▶ _任务要求_
请将清单从开头起，一直到含有“collectors: C. Wright”的那一行（含该行），转成Markdown表格，只含“序号”和“内容”两列，其中“序号”填行号，“内容”填该行文字，空行略去。

▶ _存储数据行_
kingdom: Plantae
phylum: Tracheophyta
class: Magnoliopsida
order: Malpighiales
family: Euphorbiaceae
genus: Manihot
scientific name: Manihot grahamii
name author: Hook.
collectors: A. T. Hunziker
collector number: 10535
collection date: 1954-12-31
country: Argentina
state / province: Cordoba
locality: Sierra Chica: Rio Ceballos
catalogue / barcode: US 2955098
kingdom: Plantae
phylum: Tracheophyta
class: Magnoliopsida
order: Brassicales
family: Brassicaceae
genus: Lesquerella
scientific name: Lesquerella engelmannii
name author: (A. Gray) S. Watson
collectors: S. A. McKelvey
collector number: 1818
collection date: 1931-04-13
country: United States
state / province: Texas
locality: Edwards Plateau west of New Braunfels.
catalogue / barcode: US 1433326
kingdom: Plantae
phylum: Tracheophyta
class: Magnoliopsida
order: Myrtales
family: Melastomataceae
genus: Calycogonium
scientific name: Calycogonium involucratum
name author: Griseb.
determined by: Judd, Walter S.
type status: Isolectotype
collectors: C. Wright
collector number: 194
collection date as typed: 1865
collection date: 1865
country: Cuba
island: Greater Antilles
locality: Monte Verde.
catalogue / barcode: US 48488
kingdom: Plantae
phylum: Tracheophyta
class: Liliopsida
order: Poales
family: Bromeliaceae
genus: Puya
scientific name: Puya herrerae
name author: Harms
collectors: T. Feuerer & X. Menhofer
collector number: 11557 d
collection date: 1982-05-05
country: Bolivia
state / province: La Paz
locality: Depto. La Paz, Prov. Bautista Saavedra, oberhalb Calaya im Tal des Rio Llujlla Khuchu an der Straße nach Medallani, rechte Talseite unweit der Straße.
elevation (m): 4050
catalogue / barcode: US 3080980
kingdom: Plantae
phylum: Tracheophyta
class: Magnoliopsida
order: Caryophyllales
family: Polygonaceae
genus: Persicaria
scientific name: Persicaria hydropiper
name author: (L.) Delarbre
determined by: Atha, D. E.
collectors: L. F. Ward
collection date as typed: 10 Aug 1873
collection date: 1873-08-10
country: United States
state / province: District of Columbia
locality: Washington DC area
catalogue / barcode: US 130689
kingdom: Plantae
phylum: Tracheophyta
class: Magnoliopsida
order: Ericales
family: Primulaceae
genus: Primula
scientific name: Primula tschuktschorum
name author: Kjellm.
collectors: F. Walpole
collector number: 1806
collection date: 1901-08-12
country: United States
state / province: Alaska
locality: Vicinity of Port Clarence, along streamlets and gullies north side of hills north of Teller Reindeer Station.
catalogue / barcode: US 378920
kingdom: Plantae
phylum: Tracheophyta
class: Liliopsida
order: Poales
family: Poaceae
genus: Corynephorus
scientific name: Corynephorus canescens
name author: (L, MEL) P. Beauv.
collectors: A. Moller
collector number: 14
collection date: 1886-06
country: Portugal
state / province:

▶ _作答_
| 序号 | 内容 |
|---|---|
| 1 | kingdom: Plantae |
| 2 | phylum: Tracheophyta |
| 3 | class: Magnoliopsida |
| 4 | order: Malpighiales |
| 5 | family: Euphorbiaceae |
| 6 | genus: Manihot |
| 7 | scientific name: Manihot grahamii |
| 8 | name author: Hook. |
| 9 | collectors: A. T. Hunziker |
| 10 | collector number: 10535 |
| 11 | collection date: 1954-12-31 |
| 12 | country: Argentina |
| 13 | state / province: Cordoba |
| 14 | locality: Sierra Chica: Rio Ceballos |
| 15 | catalogue / barcode: US 2955098 |
| 16 | kingdom: Plantae |
| 17 | phylum: Tracheophyta |
| 18 | class: Magnoliopsida |
| 19 | order: Brassicales |
| 20 | family: Brassicaceae |
| 21 | genus: Lesquerella |
| 22 | scientific name: Lesquerella engelmannii |
| 23 | name author: (A. Gray) S. Watson |
| 24 | collectors: S. A. McKelvey |
| 25 | collector number: 1818 |
| 26 | collection date: 1931-04-13 |
| 27 | country: United States |
| 28 | state / province: Texas |
| 29 | locality: Edwards Plateau west of New Braunfels. |
| 30 | catalogue / barcode: US 1433326 |
| 31 | kingdom: Plantae |
| 32 | phylum: Tracheophyta |
| 33 | class: Magnoliopsida |
| 34 | order: Myrtales |
| 35 | family: Melastomataceae |
| 36 | genus: Calycogonium |
| 37 | scientific name: Calycogonium involucratum |
| 38 | name author: Griseb. |
| 39 | determined by: Judd, Walter S. |
| 40 | type status: Isolectotype |
| 41 | collectors: C. Wright |